§ WHAT TO WORK ON
An exact copy of the entries below is the expected answer.

Dataset entries
┌──
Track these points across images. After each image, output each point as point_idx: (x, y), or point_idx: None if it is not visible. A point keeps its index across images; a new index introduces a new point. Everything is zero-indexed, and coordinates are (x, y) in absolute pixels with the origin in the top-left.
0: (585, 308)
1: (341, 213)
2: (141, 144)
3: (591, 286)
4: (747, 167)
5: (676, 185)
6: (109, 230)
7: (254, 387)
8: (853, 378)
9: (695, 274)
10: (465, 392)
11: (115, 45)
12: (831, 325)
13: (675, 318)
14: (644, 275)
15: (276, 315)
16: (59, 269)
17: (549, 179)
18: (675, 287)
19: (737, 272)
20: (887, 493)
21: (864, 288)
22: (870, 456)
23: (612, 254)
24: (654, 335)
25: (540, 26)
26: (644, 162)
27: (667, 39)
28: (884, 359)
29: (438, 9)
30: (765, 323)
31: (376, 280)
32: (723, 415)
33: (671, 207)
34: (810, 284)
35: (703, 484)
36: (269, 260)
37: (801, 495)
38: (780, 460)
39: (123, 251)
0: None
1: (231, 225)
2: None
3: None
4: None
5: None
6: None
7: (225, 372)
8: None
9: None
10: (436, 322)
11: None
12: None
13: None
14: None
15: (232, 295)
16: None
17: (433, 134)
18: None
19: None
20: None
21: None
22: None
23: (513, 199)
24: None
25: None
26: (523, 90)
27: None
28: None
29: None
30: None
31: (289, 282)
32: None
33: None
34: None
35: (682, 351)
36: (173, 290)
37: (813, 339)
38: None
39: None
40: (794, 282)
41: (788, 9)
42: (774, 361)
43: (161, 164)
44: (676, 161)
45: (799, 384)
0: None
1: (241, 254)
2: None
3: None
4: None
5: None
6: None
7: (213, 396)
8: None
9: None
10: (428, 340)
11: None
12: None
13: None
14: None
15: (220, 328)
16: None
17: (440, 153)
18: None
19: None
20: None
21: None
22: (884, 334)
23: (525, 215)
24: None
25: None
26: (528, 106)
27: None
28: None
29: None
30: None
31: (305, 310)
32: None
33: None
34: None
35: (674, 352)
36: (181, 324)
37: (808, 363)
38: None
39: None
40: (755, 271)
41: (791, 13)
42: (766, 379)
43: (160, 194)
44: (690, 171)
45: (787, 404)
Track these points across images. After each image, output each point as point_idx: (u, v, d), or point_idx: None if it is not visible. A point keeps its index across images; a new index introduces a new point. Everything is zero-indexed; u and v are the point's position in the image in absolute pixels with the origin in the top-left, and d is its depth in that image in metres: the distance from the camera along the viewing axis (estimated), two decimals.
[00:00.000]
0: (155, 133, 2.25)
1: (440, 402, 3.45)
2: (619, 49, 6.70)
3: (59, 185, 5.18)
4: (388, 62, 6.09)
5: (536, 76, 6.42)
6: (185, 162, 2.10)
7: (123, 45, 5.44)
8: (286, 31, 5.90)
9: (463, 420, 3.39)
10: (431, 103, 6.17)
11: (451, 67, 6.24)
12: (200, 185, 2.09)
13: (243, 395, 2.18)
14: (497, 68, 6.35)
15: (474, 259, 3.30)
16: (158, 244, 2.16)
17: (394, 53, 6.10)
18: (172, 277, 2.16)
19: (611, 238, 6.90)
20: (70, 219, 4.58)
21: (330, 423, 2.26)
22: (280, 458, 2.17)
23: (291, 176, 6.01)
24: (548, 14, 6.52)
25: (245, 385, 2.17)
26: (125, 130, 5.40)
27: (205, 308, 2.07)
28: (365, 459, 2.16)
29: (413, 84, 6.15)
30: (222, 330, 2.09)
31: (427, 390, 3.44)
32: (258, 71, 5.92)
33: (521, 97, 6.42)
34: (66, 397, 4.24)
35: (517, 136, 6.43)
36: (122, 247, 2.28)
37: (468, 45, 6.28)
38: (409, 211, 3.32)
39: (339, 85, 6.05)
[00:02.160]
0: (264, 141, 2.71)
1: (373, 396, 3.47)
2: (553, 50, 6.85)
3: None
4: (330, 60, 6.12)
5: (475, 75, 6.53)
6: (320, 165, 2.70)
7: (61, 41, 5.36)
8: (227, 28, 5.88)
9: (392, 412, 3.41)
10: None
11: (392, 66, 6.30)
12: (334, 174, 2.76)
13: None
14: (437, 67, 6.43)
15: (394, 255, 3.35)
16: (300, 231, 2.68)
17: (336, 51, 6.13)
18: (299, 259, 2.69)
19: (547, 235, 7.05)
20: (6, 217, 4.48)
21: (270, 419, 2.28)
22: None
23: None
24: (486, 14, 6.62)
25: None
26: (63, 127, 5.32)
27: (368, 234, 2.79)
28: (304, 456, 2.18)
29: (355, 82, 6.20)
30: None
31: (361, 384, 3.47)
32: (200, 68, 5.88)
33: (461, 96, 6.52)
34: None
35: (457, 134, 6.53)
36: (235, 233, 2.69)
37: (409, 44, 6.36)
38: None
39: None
└──
§ TASK ANSWER
Track these points across images. After each image, output each point as point_idx: (x, y), or point_idx: None if it is not visible. A point keeps its index across images; a new index introduces a new point. Everything is zero-indexed, and coordinates are (x, y) in absolute pixels with the origin in the top-left.
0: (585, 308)
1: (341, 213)
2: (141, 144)
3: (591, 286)
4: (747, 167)
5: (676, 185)
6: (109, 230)
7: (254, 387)
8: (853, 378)
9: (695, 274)
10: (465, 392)
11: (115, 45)
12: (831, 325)
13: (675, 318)
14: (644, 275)
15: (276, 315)
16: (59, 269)
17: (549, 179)
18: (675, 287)
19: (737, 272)
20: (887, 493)
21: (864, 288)
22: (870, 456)
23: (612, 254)
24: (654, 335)
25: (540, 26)
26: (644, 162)
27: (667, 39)
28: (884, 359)
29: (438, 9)
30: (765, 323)
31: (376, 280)
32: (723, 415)
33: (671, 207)
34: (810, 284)
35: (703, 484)
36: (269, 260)
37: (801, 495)
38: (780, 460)
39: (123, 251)
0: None
1: (231, 225)
2: None
3: None
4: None
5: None
6: None
7: (225, 372)
8: None
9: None
10: (436, 322)
11: None
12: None
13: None
14: None
15: (232, 295)
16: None
17: (433, 134)
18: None
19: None
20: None
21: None
22: None
23: (513, 199)
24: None
25: None
26: (523, 90)
27: None
28: None
29: None
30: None
31: (289, 282)
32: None
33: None
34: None
35: (682, 351)
36: (173, 290)
37: (813, 339)
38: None
39: None
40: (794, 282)
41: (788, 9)
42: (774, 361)
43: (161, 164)
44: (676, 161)
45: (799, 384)
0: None
1: (241, 254)
2: None
3: None
4: None
5: None
6: None
7: (213, 396)
8: None
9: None
10: (428, 340)
11: None
12: None
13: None
14: None
15: (220, 328)
16: None
17: (440, 153)
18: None
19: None
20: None
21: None
22: (884, 334)
23: (525, 215)
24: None
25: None
26: (528, 106)
27: None
28: None
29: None
30: None
31: (305, 310)
32: None
33: None
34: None
35: (674, 352)
36: (181, 324)
37: (808, 363)
38: None
39: None
40: (755, 271)
41: (791, 13)
42: (766, 379)
43: (160, 194)
44: (690, 171)
45: (787, 404)
Track these points across images. After each image, output each point as point_idx: (u, v, d), or point_idx: None if it is not visible. A point keeps its index across images; a new index introduces a new point. Everything is zero-indexed; u and v are the point's position in the image in absolute pixels with the origin in the top-left, and d is its depth in that image in metres: the distance from the camera along the viewing axis (estimated), two decimals.
[00:00.000]
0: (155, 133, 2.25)
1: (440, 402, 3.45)
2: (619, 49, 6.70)
3: (59, 185, 5.18)
4: (388, 62, 6.09)
5: (536, 76, 6.42)
6: (185, 162, 2.10)
7: (123, 45, 5.44)
8: (286, 31, 5.90)
9: (463, 420, 3.39)
10: (431, 103, 6.17)
11: (451, 67, 6.24)
12: (200, 185, 2.09)
13: (243, 395, 2.18)
14: (497, 68, 6.35)
15: (474, 259, 3.30)
16: (158, 244, 2.16)
17: (394, 53, 6.10)
18: (172, 277, 2.16)
19: (611, 238, 6.90)
20: (70, 219, 4.58)
21: (330, 423, 2.26)
22: (280, 458, 2.17)
23: (291, 176, 6.01)
24: (548, 14, 6.52)
25: (245, 385, 2.17)
26: (125, 130, 5.40)
27: (205, 308, 2.07)
28: (365, 459, 2.16)
29: (413, 84, 6.15)
30: (222, 330, 2.09)
31: (427, 390, 3.44)
32: (258, 71, 5.92)
33: (521, 97, 6.42)
34: (66, 397, 4.24)
35: (517, 136, 6.43)
36: (122, 247, 2.28)
37: (468, 45, 6.28)
38: (409, 211, 3.32)
39: (339, 85, 6.05)
[00:02.160]
0: (264, 141, 2.71)
1: (373, 396, 3.47)
2: (553, 50, 6.85)
3: None
4: (330, 60, 6.12)
5: (475, 75, 6.53)
6: (320, 165, 2.70)
7: (61, 41, 5.36)
8: (227, 28, 5.88)
9: (392, 412, 3.41)
10: None
11: (392, 66, 6.30)
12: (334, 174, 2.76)
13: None
14: (437, 67, 6.43)
15: (394, 255, 3.35)
16: (300, 231, 2.68)
17: (336, 51, 6.13)
18: (299, 259, 2.69)
19: (547, 235, 7.05)
20: (6, 217, 4.48)
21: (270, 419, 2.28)
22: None
23: None
24: (486, 14, 6.62)
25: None
26: (63, 127, 5.32)
27: (368, 234, 2.79)
28: (304, 456, 2.18)
29: (355, 82, 6.20)
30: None
31: (361, 384, 3.47)
32: (200, 68, 5.88)
33: (461, 96, 6.52)
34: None
35: (457, 134, 6.53)
36: (235, 233, 2.69)
37: (409, 44, 6.36)
38: None
39: None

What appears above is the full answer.